Bangkok Post - June 6, 2001
Dr Peter Piot
No one reading those nine paragraphs could know that they were looking at what would become the most devastating epidemic in human history. It was inconceivable that HIV would spread so rapidly that within the first 20 years of the epidemic it would infect 58 million people, killing 22 million of them.
But from nearly the outset, the warning signs were there.
I will never forget the day in 1983 when I revisited Kinshasa's large Mama Yemo Hospital, a place I had come to know during the Ebola outbreak in 1976. When I saw the large numbers of emaciated young men and women, I instantly realised that the world would face a major new epidemic-one driven by sex.
Even so, none of us involved in those early days of Aids could have imagined the scale of the epidemic that has unfolded. It is a tale of globalisation: of the rapid global spread of a mainly sexually transmitted virus, of global inequities in health, and of the need for a truly global response and solution.
And it is a tale that is still in its opening chapters. HIV is characterised by a relatively long gap between infection and major illness, and its natural dynamic is to show up first among those at heightened risk, while at the same time it gradually moves across the whole of the sexually-active population. So one of the hardest lessons is that, for all the destruction the epidemic has already caused, we are still at the early stages of the epidemic.
But that does not mean that we have no choice but succumb to an inevitably growing toll of the disease. The opposite is true. The course the epidemic takes over the next 20 years will be a consequence of the choices the world makes now.
The brief history of Aids is one of evolving understandings and shifting paradigms from a medical curiosity to a complex health issue with major development, political and human security dimensions. Less than a month ago, a meeting of 30 of the leading scientific and policy thinkers on Aids from around the world was convened by UNAids, the International Aids Society and the Bill and Melinda Gates Foundation to advise the UN and the international scientific community on the next steps of an effective, achievable global response to Aids.
Perhaps for the first time, this meeting aired a truly global set of perspectives based on a realistic appraisal of the billions of dollars needed for the fight against Aids and in a context where treatment gains experienced in rich countries through anti-retroviral therapy can be contemplated across the world.
For years, the price of drugs seemed to be an impossible barrier. But today, preferential prices for developing countries for Aids drugs has been widely accepted within both the pharmaceutical industry and by policy makers.
In this new context, consensus is growing around a new paradigm. Five of the meeting's conclusions stand out.
- First, investment now will prevent tens of millions of new infections and extend the lives of millions already living with HIV.
- Second, whatever the stage of the epidemic, special recognition of the needs of young people maximises the effectiveness and impact of prevention.
- Third, prevention, medical treatment and social support are all critical components of effective responses. Their effectiveness is immeasurably increased when they are used together.
- Fourth, while the degree to which poor countries are able to extend access to anti-retroviral therapy varies, in every case a beginning can be made. But these treatments have to be used carefully if they are to have lasting benefits, given that even under the best-resourced and most closely monitored conditions, the virus develops resistance to these drugs.
- And fifth, political commitment and planning exists in many countries around the world to build on existing programmes to greatly scale up prevention and treatment. What they lack are the resources.
The benchmark cost of providing a prevention and care response to the epidemic in low and middle income countries is between $7 billion (318.5 billion baht) and $10 billion (45.5 billion baht). There is a big gap between this figure and current Aids spending from private, national and international sources in these countries of under $2 billion (91 billion baht).
Filling this gap will undoubtedly need a greater level of commitment from national budgets. That is one reason why liberating funds through debt relief is a valuable part of HIV responses. As well, private sector involvement, in workplace and community responses to HIV, is another source of support.

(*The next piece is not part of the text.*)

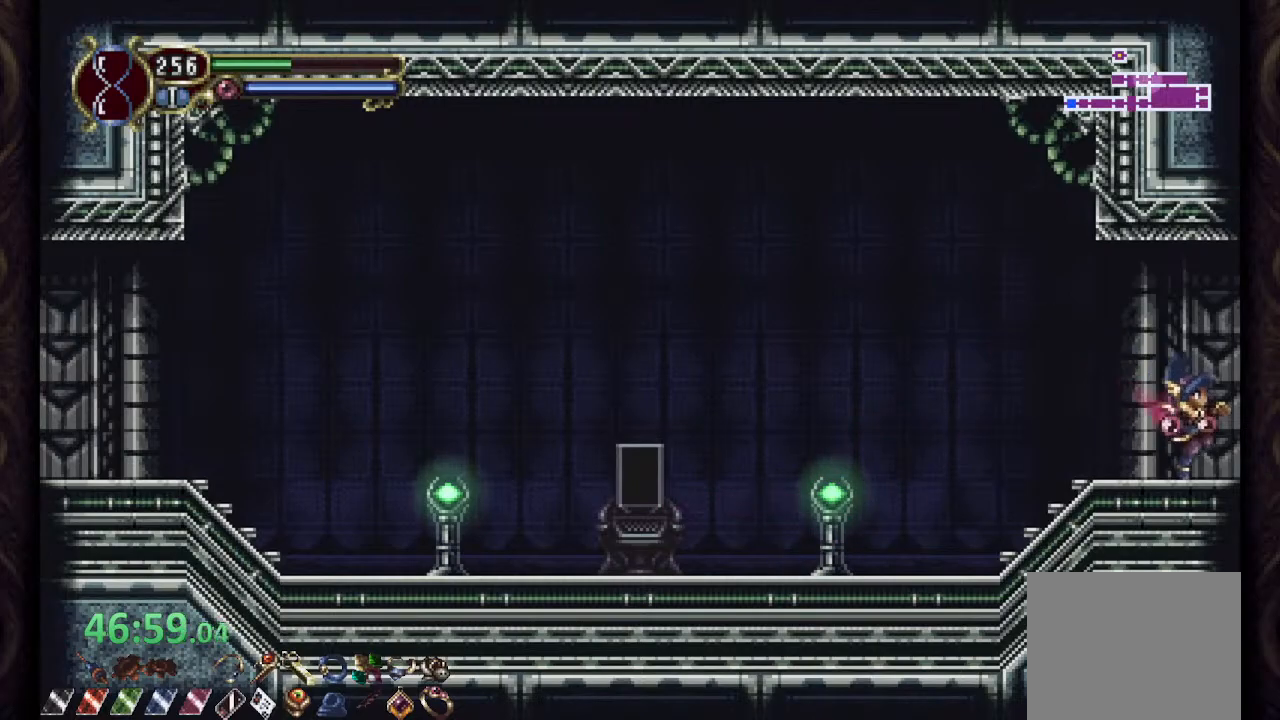
{"dt_ms": 500, "buttons": ["R1"], "left_stick": "right", "right_stick": "center", "events": []}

But as well as building up these channels of support, meeting the resources gap will need a new global fund, attracting genuinely new money, from both wealthy country governments and from private donors.
To this end, an international Aids and health fund, as called for by UN Secretary-General Kofi Annan, is rapidly taking shape. These resources must provide for a wide spectrum of efforts, from supporting prevention programmes, to increasing access to care and building the health care infrastructure that is sorely lacking in much of the world.
For the first time in the history of this epidemic we have the opportunity to turn the tide on a truly large scale-the scale that matches the extent of the epidemic.
The stars are moving into the right configurations: We know what works, there is a strategy, there is political commitment, and resources are coming. There are still some stars missing-the ones with the vaccine and an effective microbicide that kills HIV on contact, as well as the one with the all-out effort to eradicate the stigma associated with Aids.
Later this month, the United Nations General Assembly will hold a three-day Special Session on HIV/Aids. That session will mark the extent to which the world is prepared to demonstrate the resolve and the vision necessary to turn back the epidemic.
We know what we need to do to slow new infections, and provide care for those who are ill. The only question, on this 20th anniversary of that first report of the disease called Aids, is whether we have the will to do it.
Dr Peter Piot is the executive director of UNAids.